*** EXTRACTED RECORDS

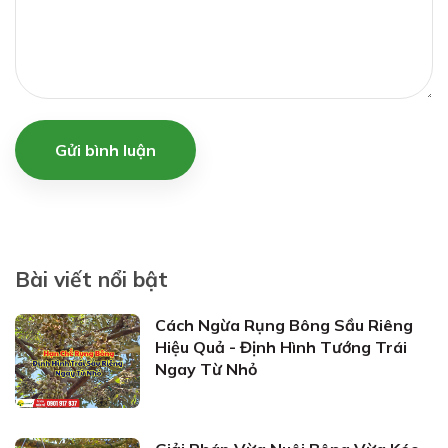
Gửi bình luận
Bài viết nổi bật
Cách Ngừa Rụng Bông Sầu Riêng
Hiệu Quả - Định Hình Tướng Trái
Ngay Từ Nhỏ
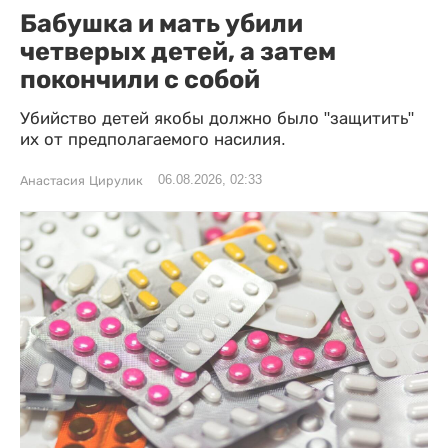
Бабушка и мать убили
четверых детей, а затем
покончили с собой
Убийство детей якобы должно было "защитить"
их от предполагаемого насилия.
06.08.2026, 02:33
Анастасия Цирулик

******
*** EXTRACTED RECORDS

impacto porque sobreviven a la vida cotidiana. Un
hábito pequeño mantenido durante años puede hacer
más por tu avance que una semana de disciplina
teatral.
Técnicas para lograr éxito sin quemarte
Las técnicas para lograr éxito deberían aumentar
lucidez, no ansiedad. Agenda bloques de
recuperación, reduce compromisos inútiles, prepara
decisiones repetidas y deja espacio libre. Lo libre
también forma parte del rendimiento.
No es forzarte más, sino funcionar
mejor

******

WHAT TO DO
Copy out everything from the line containing "impacto porque sobreviven" down to the line containing "decisiones repetidas y", including both of those lines.

EXERCISE OUTPUT
impacto porque sobreviven a la vida cotidiana. Un
hábito pequeño mantenido durante años puede hacer
más por tu avance que una semana de disciplina
teatral.
Técnicas para lograr éxito sin quemarte
Las técnicas para lograr éxito deberían aumentar
lucidez, no ansiedad. Agenda bloques de
recuperación, reduce compromisos inútiles, prepara
decisiones repetidas y deja espacio libre. Lo libre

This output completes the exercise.